Validation Phase 4 – NSX Data Plane (ESXi hosts to NSX Components)
In this section we are going to execute a few commands on the ESXi hosts. Run these commands on each of your ESXi hosts individually so you can see the visual differences between the outputs on each. Some commands will be used to specifically verify data plane functionality and others will used to verify communication between the data plane and control/management planes.
- First lets make sure the VIB packages were installed; specifically the ‘esx-vsip’ and ‘esx-vxlan’ VIBs. (Command used to verify data plane functionality)
esxcli software vib list | grep vsip esxcli software vib list | grep vxlan
NOTE: This step can also be accomplished by executing the command ‘esxcli software vib list | grep esx’ instead.
- The next command ensures the modules are loaded on the ESXi host.

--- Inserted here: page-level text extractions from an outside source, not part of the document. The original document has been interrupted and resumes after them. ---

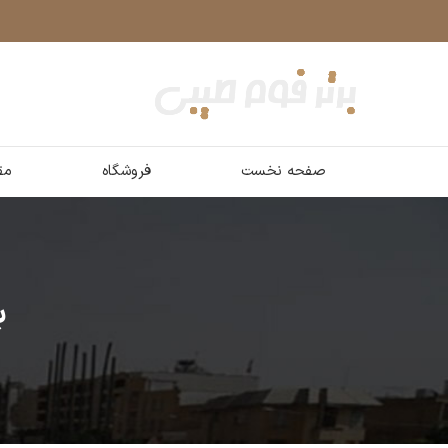
صفحه نخست
فروشگاه
مق
ب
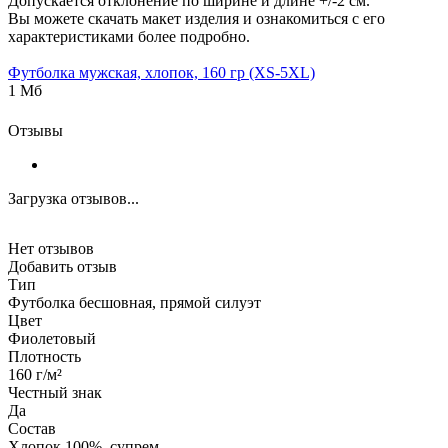
Допускается отклонение по ширине и длине +/-2 см.
Вы можете скачать макет изделия и ознакомиться с его
характеристиками более подробно.
Футболка мужская, хлопок, 160 гр (XS-5XL)
1 Мб
Отзывы
Загрузка отзывов...
Нет отзывов
Добавить отзыв
Тип
Футболка бесшовная, прямой силуэт
Цвет
Фиолетовый
Плотность
160 г/м²
Честный знак
Да
Состав
Хлопок 100%, супрем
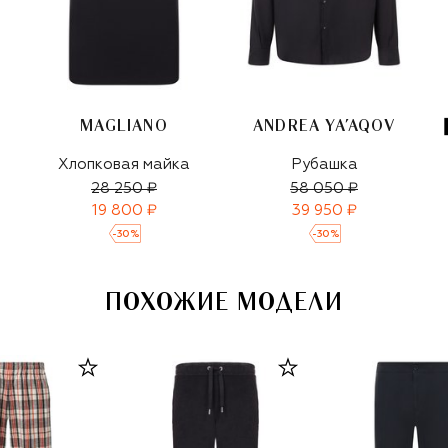
MAGLIANO
ANDREA YA'AQOV
Хлопковая майка
Рубашка
28 250 ₽
58 050 ₽
19 800 ₽
39 950 ₽
-
30
%
-
30
%
ПОХОЖИЕ МОДЕЛИ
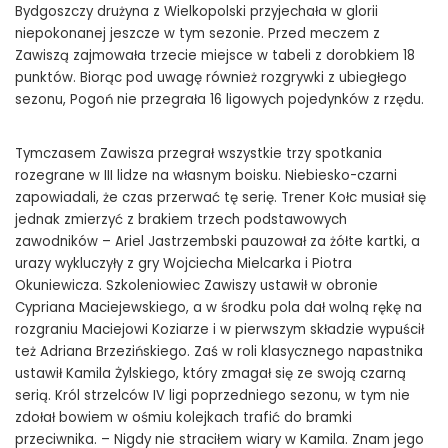
Bydgoszczy drużyna z Wielkopolski przyjechała w glorii
niepokonanej jeszcze w tym sezonie. Przed meczem z
Zawiszą zajmowała trzecie miejsce w tabeli z dorobkiem 18
punktów. Biorąc pod uwagę również rozgrywki z ubiegłego
sezonu, Pogoń nie przegrała 16 ligowych pojedynków z rzędu.
Tymczasem Zawisza przegrał wszystkie trzy spotkania
rozegrane w III lidze na własnym boisku. Niebiesko-czarni
zapowiadali, że czas przerwać tę serię. Trener Kołc musiał się
jednak zmierzyć z brakiem trzech podstawowych
zawodników – Ariel Jastrzembski pauzował za żółte kartki, a
urazy wykluczyły z gry Wojciecha Mielcarka i Piotra
Okuniewicza. Szkoleniowiec Zawiszy ustawił w obronie
Cypriana Maciejewskiego, a w środku pola dał wolną rękę na
rozgraniu Maciejowi Koziarze i w pierwszym składzie wypuścił
też Adriana Brzezińskiego. Zaś w roli klasycznego napastnika
ustawił Kamila Żylskiego, który zmagał się ze swoją czarną
serią. Król strzelców IV ligi poprzedniego sezonu, w tym nie
zdołał bowiem w ośmiu kolejkach trafić do bramki
przeciwnika. – Nigdy nie straciłem wiary w Kamila. Znam jego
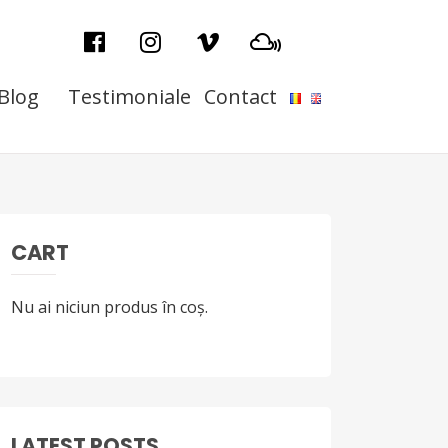
Blog
Testimoniale
Contact
CART
Nu ai niciun produs în coș.
LATEST POSTS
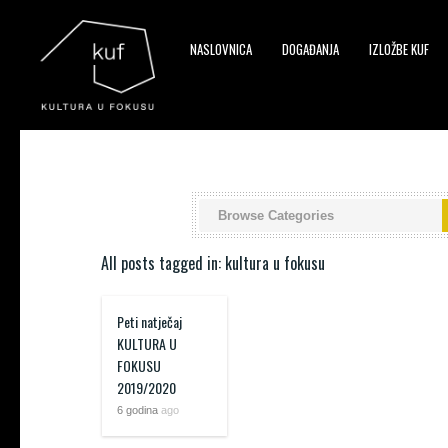
NASLOVNICA
DOGAĐANJA
IZLOŽBE KUF
▼
▼
All posts tagged in: kultura u fokusu
▼
Peti natječaj
KULTURA U
FOKUSU
2019/2020
6 godina
ago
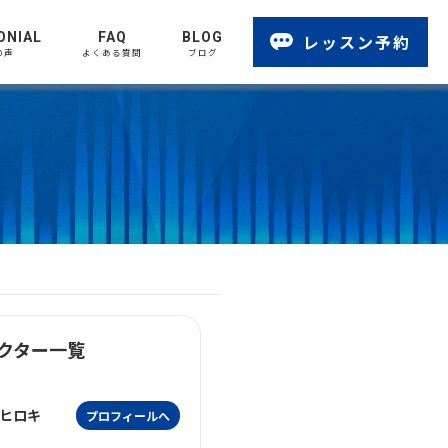
ONIAL
FAQ
BLOG
レッスン予約
の声
よくある質問
ブログ
クター一覧
ヒロキ
プロフィールへ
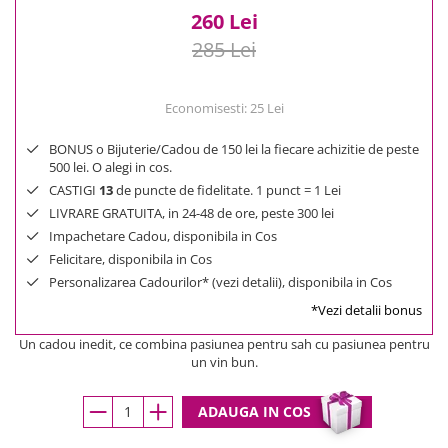
260 Lei
285 Lei
Economisesti:
25
Lei
BONUS o Bijuterie/Cadou de 150 lei la fiecare achizitie de peste
500 lei. O alegi in cos.
CASTIGI
13
de puncte de fidelitate. 1 punct = 1 Lei
LIVRARE GRATUITA, in 24-48 de ore, peste 300 lei
Impachetare Cadou, disponibila in Cos
Felicitare, disponibila in Cos
Personalizarea Cadourilor* (vezi detalii), disponibila in Cos
*Vezi detalii bonus
Un cadou inedit, ce combina pasiunea pentru sah cu pasiunea pentru
un vin bun.
ADAUGA IN COS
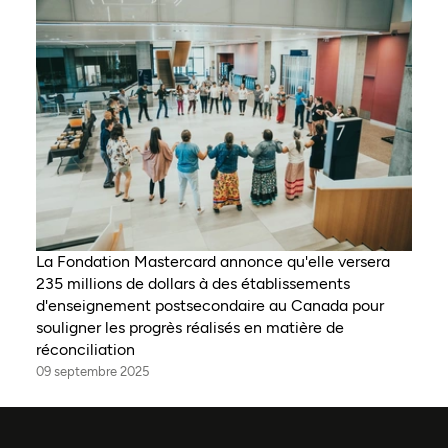
La Fondation Mastercard annonce qu'elle versera
235 millions de dollars à des établissements
d'enseignement postsecondaire au Canada pour
souligner les progrès réalisés en matière de
réconciliation
09 septembre 2025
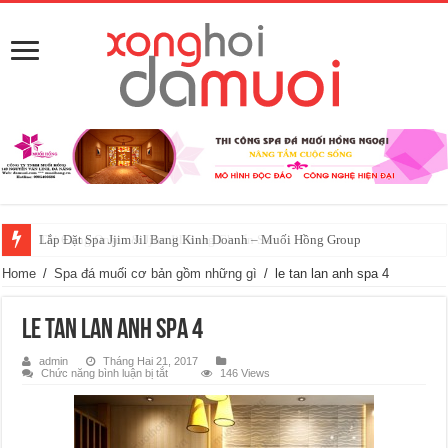
Lắp Đặt Spa Jjim Jil Bang Kinh Doanh – Muối Hồng Group
Home
/
Spa đá muối cơ bản gồm những gì
/
le tan lan anh spa 4
le tan lan anh spa 4
admin
Tháng Hai 21, 2017
ở
Chức năng bình luận bị tắt
146 Views
le
tan
lan
anh
spa
4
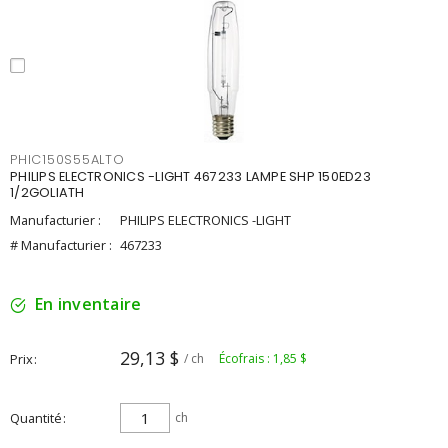
PHIC150S55ALTO
PHILIPS ELECTRONICS -LIGHT 467233 LAMPE SHP 150ED23
1/2GOLIATH
Manufacturier :
PHILIPS ELECTRONICS -LIGHT
# Manufacturier :
467233
En inventaire
29,13 $
Prix
/ ch
Écofrais : 1,85 $
Quantité
ch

These modules provide VXLAN, firewall, DLR and bridging functionality. (Command used to verify data plane functionality)
vmkload_mod -l | grep vd vmkload_mod -l | grep vsip
- The next command is used to ensure the ‘vsfwd’ agent is running. This service specifically connects to the NSX Manager and pulls down configuration details. This connection is then proxied to the ‘netcpa UWA’ (User World Agent) for the NSX Manager. (Command verifies data plane communication with the management plane)
- The next command is used to verify the ESXi host communication with the NSX Manager. The output from this command should match the IP address of the NSX Manager. (Verifies data plane communication with the management plane)
esxcfg-advcfg -g /UserVars/RmqIpAddress
- Use this command to verify that the ‘vsfwd’ is communicating with the NSX Manager (which is where it gets its configuration parameters from). The ‘vsfwd’ agent should display several connections to the NSX Manager (IP address) on port 5671. The first IP address you will see is the local ESXi host address; the next IP address will be the NSX Manager IP address and port 5671. The connections should all be ‘ESTABLISHED’ and at the end you will see ‘vsfwd’ listed. (Verifies communication between the data plane and the management plane)
esxcli network ip connection list | grep 5671
- Next we are going to executing a command to ensure ‘netcpa’ agent is running. This agent is responsible for connecting the Controller Nodes (cluster) to acquire logical routing and switching information. This is proxied through the ‘vsfwd UWA’ when communicating with the NSX Manager. (Verifies communication between the data plane and control plane)
- The next command is used to ensure the ‘netcpa’ agent is connecting to the correct controller to acquire logical routing and switching information. There will be three (3) connections listed in the output of this command. The source being the local IP address of the ESXi host, followed by the IP address of a controller on port 1234. This connection is used by the ‘netcpa-worker’. (Verifies communication between the data plane and control plane)
esxcli network ip connection list | grep 1234
- The final command is used to display information about the controllers. This file contains the IP addresses and thumbprint provided by the NSX Manager to the ESXi host when they are prepared during the installation phase. If, for whatever reason, this file becomes corrupt or is accidentally edited or whatever the case may be…simply place the ESXi host into Maintenance Mode, delete this file and reboot. The file will be regenerated upon a successful host reboot.
That is all there is to it when it comes to validating your NSX installation. Go through the process several times to familiarize yourself with it. Especially if you are new to NSX. It will become second nature at some point. The important part you want to do is know which commands are used for verifying the control plane, management plane or data plane. Aside from verifying your installation of NSX, these commands can also be used to troubleshoot issues when they arise.